Mike Stone, spokesman for the Florida Division of Emergency Management, agreed that individual preparedness would allow responders to aid those people or areas most in need.
"For every Floridian that does their part, prepares to the best of their ability . . . it allows us to focus our resources to where they are truly needed," he said. "Now is the time for them to get a plan and get ready for the season."
In addition to gearing up for hurricane season, emergency management officials in Florida have been dealing with a massive wildfire on the border with Georgia, as well as with hundreds of other wildfires across the state. An annual statewide hurricane drill that was started about two weeks ago had to be postponed about halfway through the exercise due to the fires.
Stone stressed that residents needed to look ahead to the current storm reason rather than looking back at past storms which might not have been as bad as initially feared.
"We want residents not to fall into the trap of, 'It wasn't so bad last time,'" he said. "It's the next event, because no two of these storms are actually the same.
"Hurricanes have been with us all of our lives here as Floridians, so there really is no excuse not to be prepared," Stone said. "What we are really pushing our residents to understand is, we want them to look forward and being in the posture where they're preparing for the next storm.
"We want people to understand that these plans and procedures can benefit you 365 days a year," he added.
To encourage people to prepare, the state will waive sales tax on disaster preparedness items – everything from batteries and generators to tarps and flashlights – for the first 12 days in June. Those items can not only be used during a hurricane but other disasters, such as wildfires, as well, Stone said.

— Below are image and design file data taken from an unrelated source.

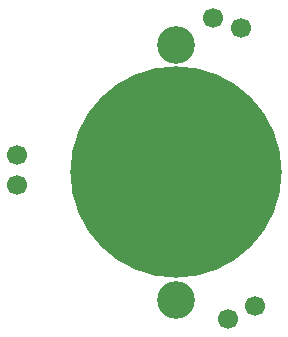
<source format=gbr>
G04 DipTrace 3.2.0.1*
G04 BottomMask.gbr*
%MOIN*%
G04 #@! TF.FileFunction,Soldermask,Bot*
G04 #@! TF.Part,Single*
%ADD40C,0.704724*%
%ADD42C,0.125984*%
%ADD54C,0.066929*%
%FSLAX26Y26*%
G04*
G70*
G90*
G75*
G01*
G04 BotMask*
%LPD*%
D54*
X1095961Y1473791D3*
X1189929Y1439589D3*
X441732Y1015354D3*
Y915354D3*
X1235529Y514193D3*
X1145650Y470356D3*
D42*
X971260Y1384646D3*
Y534252D3*
D40*
Y959449D3*
M02*

</source>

R. David Paulison, director of the Federal Emergency Management Agency, has said the federal government also was more prepared to respond to a hurricane than it was after Katrina. He told Congress earlier this month that an updated federal disaster plan, which was to be finished by the start of hurricane season June 1, would not be completed by that deadline
NOAA also predicted hurricane season would be slightly below average for Hawaii and the central Pacific. It predicted two or three tropical cyclones this season. A typical year sees an average of 4.5 tropical cyclones.